[mythtv-users] Adding new 1 Terabyte Drive and Moving existing Recordings
R. G. Newbury
newbury at mandamus.org
Tue Jan 6 21:19:15 UTC 2009
Richard Shaw wrote:
> On Tue, Jan 6, 2009 at 9:11 AM, Kevin Kuphal <kkuphal at gmail.com> wrote:
>>
>> On Tue, Jan 6, 2009 at 9:01 AM, Lindsay Mathieson
>> <lindsay.mathieson at gmail.com> wrote:
>>> On Wed, 7 Jan 2009 12:44:19 am Kevin Kuphal wrote:
>>>> r better yet, move everything to the new drive, mount the new drive
>>>> where
>>>> the old drive was mounted in your filesystem, then remount the old drive
>>>> in
>>>> a new place for videos. Don't have to change anything for Storage
>>>> Groups.
>>> How do you copy it? a simple "cp -a " won't get the boot stuff will it?
>> Moving a boot disk is a whole 'nother matter. I wouldn't do that. For
>> example:
>>
>> If your videos are in /var/mythtv, then:
>>
>> 1. Mount new drive in a temp location like /mnt/newdrive.
>> 2. Move (mv) all your files from /var/mythtv to /mnt/newdrive
>> 3. Unmount /mnt/newdrive
>> 4. Mount your new drive in /var/mythtv (which is now an empty folder)
>> 5. Done
>>
>> Your "root" disk now has free space you can use however you want and your
>> new drive is taking the place of /var/mythtv
>>
>> Kevin
>
> To add to Kevin's list:
>
> 4a. Mount it manually and run myth to confirm it works.

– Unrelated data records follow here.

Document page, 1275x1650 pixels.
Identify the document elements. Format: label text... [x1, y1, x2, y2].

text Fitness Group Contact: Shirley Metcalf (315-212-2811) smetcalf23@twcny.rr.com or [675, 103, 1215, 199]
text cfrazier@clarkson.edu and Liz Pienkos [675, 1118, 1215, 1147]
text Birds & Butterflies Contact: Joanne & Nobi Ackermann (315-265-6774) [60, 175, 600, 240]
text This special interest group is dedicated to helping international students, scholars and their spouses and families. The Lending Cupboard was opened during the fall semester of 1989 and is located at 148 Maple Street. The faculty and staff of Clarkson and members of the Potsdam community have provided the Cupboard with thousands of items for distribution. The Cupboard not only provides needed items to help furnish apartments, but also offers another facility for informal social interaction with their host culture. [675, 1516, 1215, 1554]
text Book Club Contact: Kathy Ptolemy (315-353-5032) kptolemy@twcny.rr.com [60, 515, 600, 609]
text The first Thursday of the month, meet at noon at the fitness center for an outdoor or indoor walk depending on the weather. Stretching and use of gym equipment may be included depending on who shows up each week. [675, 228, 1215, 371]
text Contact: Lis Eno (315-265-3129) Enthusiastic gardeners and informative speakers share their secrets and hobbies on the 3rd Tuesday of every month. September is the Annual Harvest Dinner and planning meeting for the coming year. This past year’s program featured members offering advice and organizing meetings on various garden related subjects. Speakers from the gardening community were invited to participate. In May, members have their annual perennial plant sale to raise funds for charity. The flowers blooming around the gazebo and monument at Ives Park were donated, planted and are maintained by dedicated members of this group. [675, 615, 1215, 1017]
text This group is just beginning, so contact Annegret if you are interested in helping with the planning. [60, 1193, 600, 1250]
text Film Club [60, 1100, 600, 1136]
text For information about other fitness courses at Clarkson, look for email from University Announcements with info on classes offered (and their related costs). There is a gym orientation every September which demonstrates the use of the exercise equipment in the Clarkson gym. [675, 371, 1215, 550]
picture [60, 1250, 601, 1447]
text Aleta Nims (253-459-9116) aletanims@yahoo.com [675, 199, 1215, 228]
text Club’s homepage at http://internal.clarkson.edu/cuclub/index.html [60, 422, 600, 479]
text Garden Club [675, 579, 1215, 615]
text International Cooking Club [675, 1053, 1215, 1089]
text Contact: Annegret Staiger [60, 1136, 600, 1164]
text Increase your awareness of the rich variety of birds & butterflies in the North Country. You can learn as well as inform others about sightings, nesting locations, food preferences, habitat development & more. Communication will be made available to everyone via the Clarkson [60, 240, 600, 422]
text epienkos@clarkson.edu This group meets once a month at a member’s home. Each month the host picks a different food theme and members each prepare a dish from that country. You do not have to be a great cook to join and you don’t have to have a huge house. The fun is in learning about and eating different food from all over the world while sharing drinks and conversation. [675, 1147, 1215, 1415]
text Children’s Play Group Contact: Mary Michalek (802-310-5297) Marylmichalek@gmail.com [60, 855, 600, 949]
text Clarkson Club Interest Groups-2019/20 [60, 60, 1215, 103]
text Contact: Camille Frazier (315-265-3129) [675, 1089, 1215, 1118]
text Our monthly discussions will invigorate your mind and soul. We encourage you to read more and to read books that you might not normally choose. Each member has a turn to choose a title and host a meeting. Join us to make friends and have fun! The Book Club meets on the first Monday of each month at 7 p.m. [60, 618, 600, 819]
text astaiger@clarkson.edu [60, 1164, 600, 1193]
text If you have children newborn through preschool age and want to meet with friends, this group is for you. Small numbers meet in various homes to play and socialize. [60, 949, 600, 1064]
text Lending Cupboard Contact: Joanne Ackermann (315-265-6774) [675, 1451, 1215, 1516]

> 4b. Edit /etc/fstab to make it permanent. I would recommend
> discovering the UUID[1] of the drive for mounting. That way if you
> move things around or upgrade the MB and your drives get detected
> another way (swapping of /dev/sda and sdb) things will still get
> mounted properly.
>
One of the great advantages of xfs is that the extent size can be set
independent of the block size. An extent is the size of the chunk of
space the file system reserves whenever the OS asks for space. For our
files, chunks of 256M or .5Gig are reasonable sizes. This helps with
deletion and decreases fragmentation. Your average one hour standard def
analog recording is seen by the OS and handled as 5 one-half gig chunks
of contiguous space.
More info here:
http://freon.chem.swin.edu.au/library/SGI_bookshelves/SGI_Admin/books/IA_DiskFiles/sgi_html/ch06.html
The create line you are looking for is like this:
# mkfs -r extsize=256M /dev/sdd1
IIRC, there is an 'alloc=xxx' entry for fstab which does the same thing.
Geoff
Tux says: "Be regular. Eat cron flakes."